Approximately 44% and 56% of the sample was comprised of men and women, respectively. Unadjusted analyses showed significant differences in A1c testing (p < 0.001) and foot examinations (p = 0.002) for the entire sample, and significant differences in A1c testing (p = 0.027), foot examinations (p = 0.01), and dilated eye exams (p = 0.026) among men and A1c testing (p < 0.001) among women overtime. Adjusted analyses found women to be significantly more likely to have dilated eye examinations during a given year (OR = 1.14; 95% CI 1.04, 1.24), to get their blood pressure checked by a doctor in a given year (OR = 1.44; 95% CI 1.13, 1.84), and to visit a doctor annually (OR = 1.39; 95% CI 1.22, 1.58) compared to men.
In this sample of adults with diabetes, women had significantly higher odds of receiving quality of care compared to men. These findings suggest the importance of educating patients about appropriate metrics of diabetes management, especially men, and the need for continuous empowerment of women to receive proper and optimal care. Additional research is needed to identify causes and reduce sex and gender disparities associated with diabetes quality of care.
有证据表明,在被诊断患有糖尿病的成年人中,基于性别的医疗质量(QoC)指标存在差异;然而,这方面的研究有限。因此,本研究的目的是评估全国具有代表性的糖尿病男性和女性样本中QoC指标的差异。

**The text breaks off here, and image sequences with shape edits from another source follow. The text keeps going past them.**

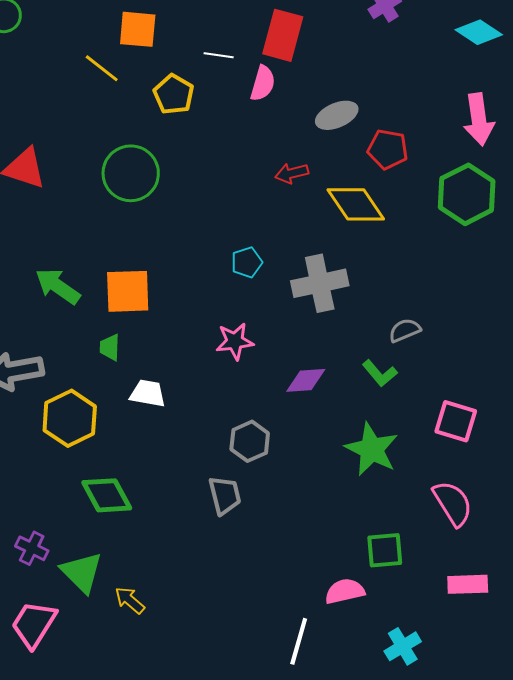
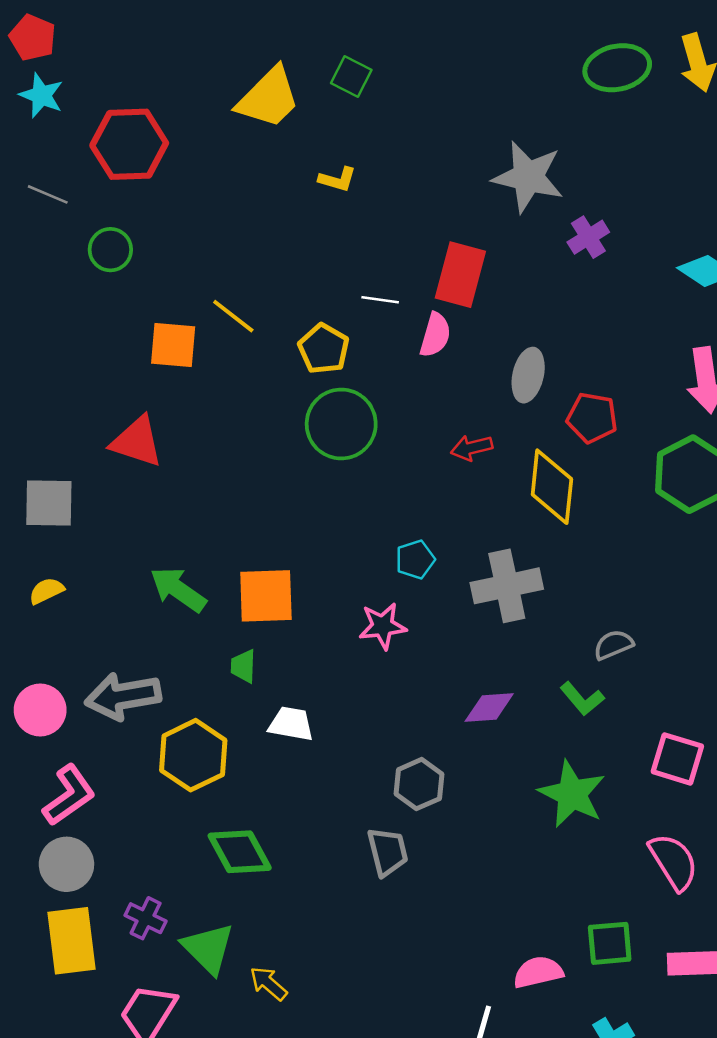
orange square: (138, 29) -> (173, 345), moved
gray ellipse: (337, 115) -> (528, 375), turned -54
green circle: (131, 173) -> (341, 424), moved
yellow diamond: (356, 204) -> (552, 487), turned 40
pink star: (235, 341) -> (383, 626), moved
green square: (385, 550) -> (610, 943), moved

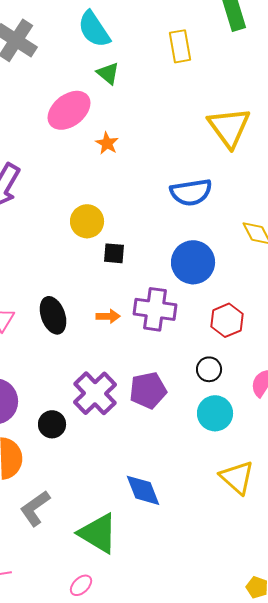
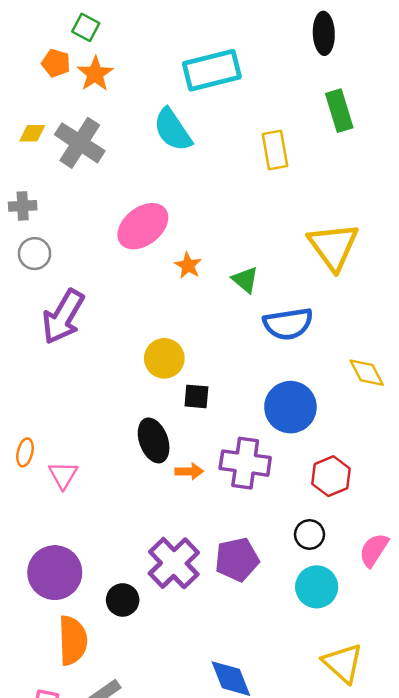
green triangle: (108, 73) -> (245, 280), moved
black ellipse: (53, 315) -> (154, 440), moved

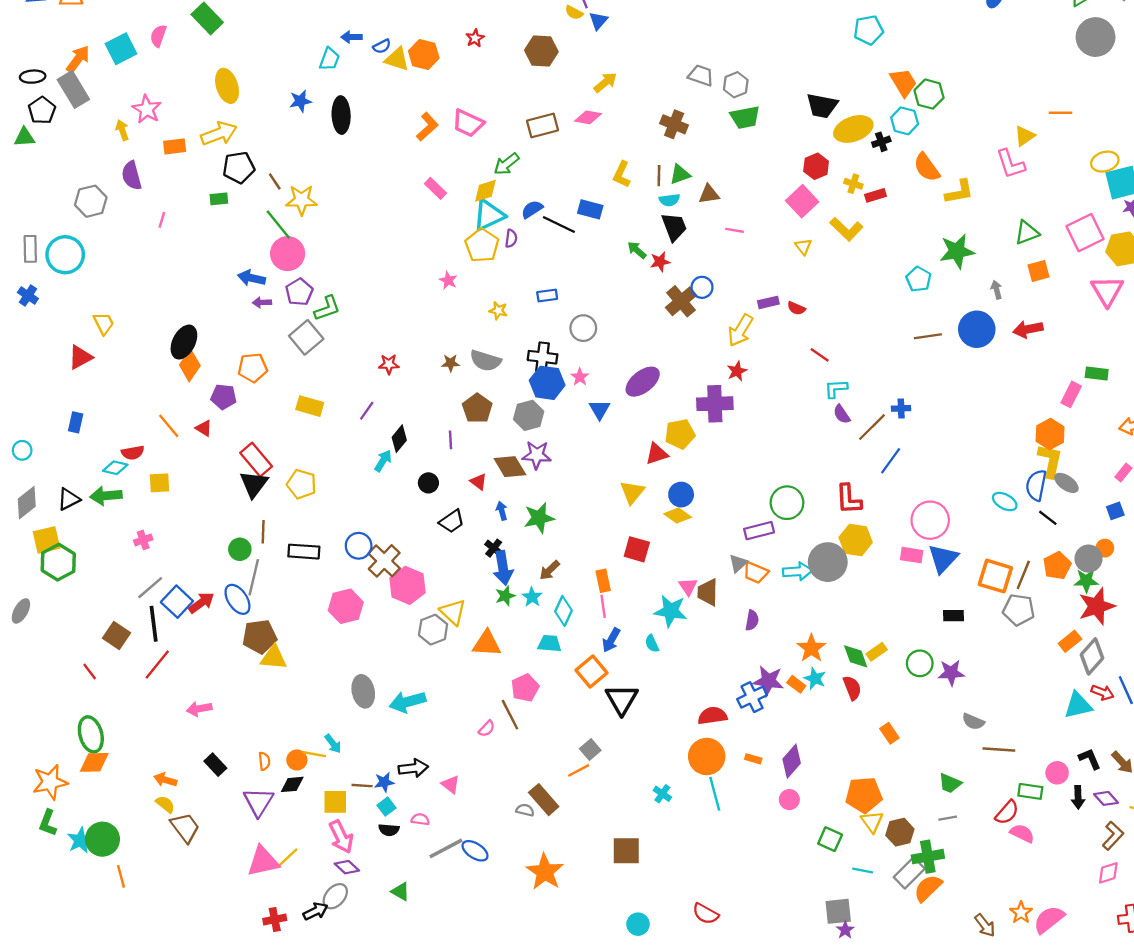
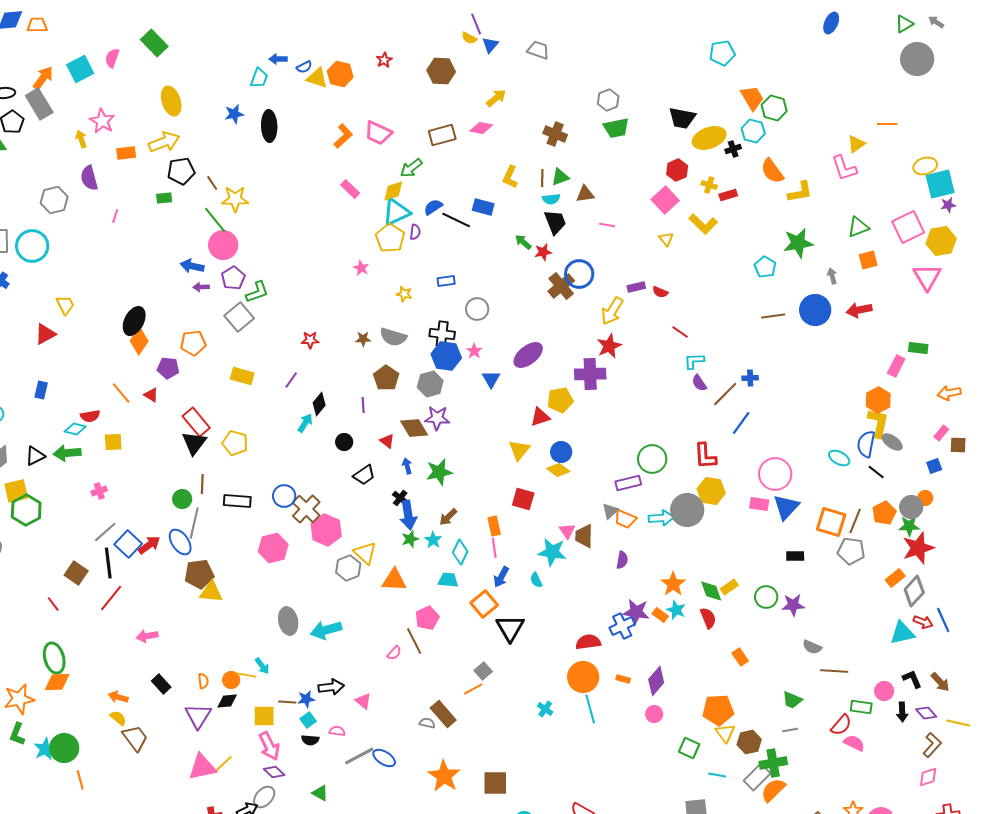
gray trapezoid: (701, 75) -> (538, 50), moved
blue circle: (702, 287) -> (579, 274), size x1.5
red star: (737, 371) -> (609, 346), size x1.4
brown square: (626, 851) -> (495, 783), moved

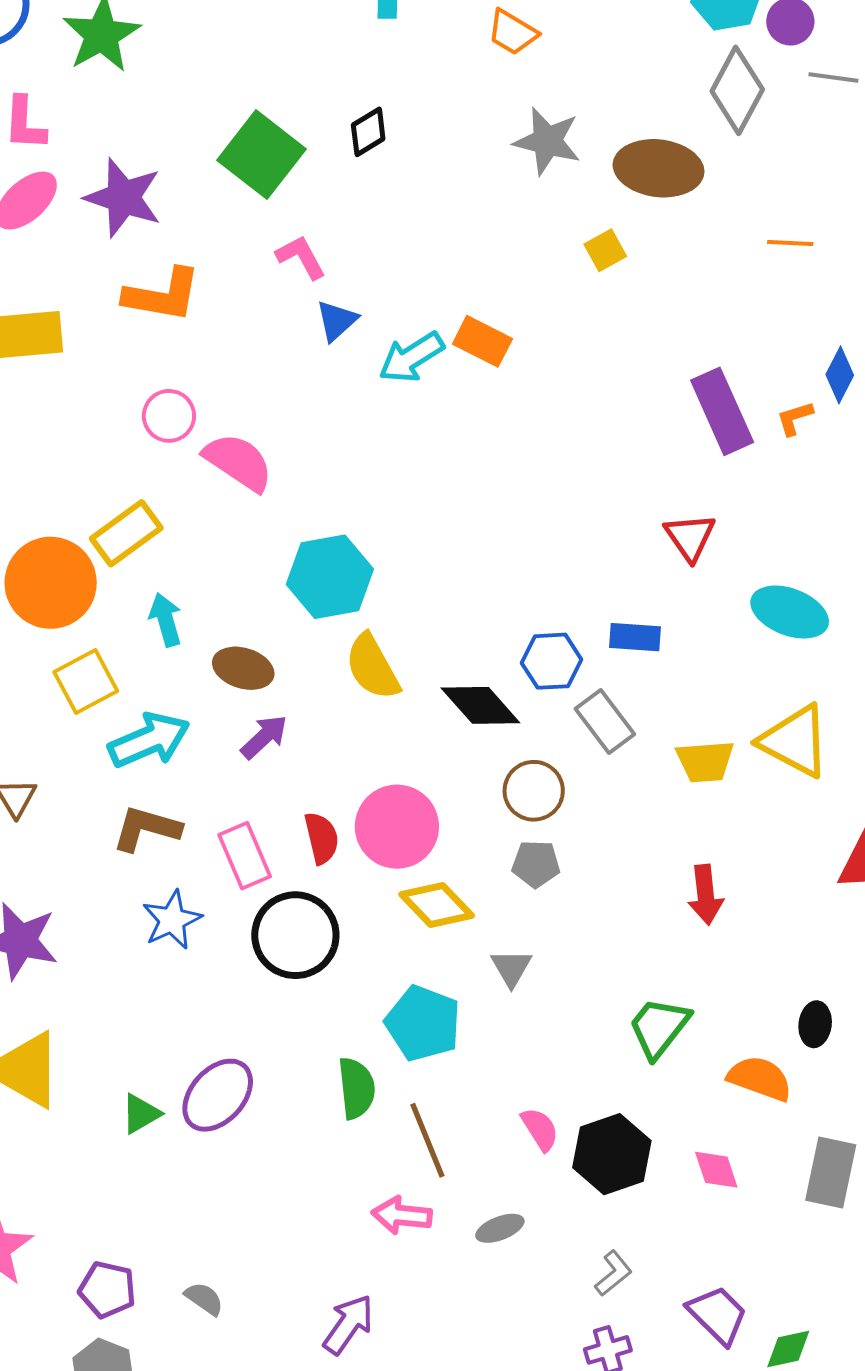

对2002 - 2011年医疗支出面板调查家庭部分中的17702名年龄≥18岁的糖尿病男性和女性进行横断面研究。性别是主要预测变量,因变量是用于衡量QoC的五个二元指标,包括糖化血红蛋白检测、每年足部检查、眼部散瞳检查、血压检查以及每年看医生。评估了按性别划分的样本人口统计学特征。计算了未调整分析,以按性别进行描述性统计,并计算QoC指标随时间的比例。逻辑回归评估了QoC指标与性别之间的关联,同时控制了社会人口学特征、时间和合并症。
样本中分别约44%和56%为男性和女性。未调整分析显示,整个样本在糖化血红蛋白检测(p < 0.001)和足部检查(p = 0.002)方面存在显著差异,男性和女性在糖化血红蛋白检测(p = 0.027)、足部检查(p = 0.01)和眼部散瞳检查(p = 0.026)方面随时间存在显著差异,女性在糖化血红蛋白检测方面(p < 0.001)也存在显著差异。调整分析发现,与男性相比,女性在特定年份进行眼部散瞳检查的可能性显著更高(OR = 1.14;95% CI 1.04, 1.24),在特定年份由医生检查血压的可能性显著更高(OR = 1.44;95% CI 1.13, 1.84),以及每年看医生的可能性显著更高(OR = 1.39;95% CI 1.22, 1.58)。
在这个糖尿病成年样本中,女性接受优质护理的几率显著高于男性。这些发现表明,对患者进行糖尿病管理适当指标的教育非常重要,尤其是对男性,并且需要持续增强女性接受适当和最佳护理的能力。需要进一步研究以确定原因并减少与糖尿病护理质量相关的性别差异。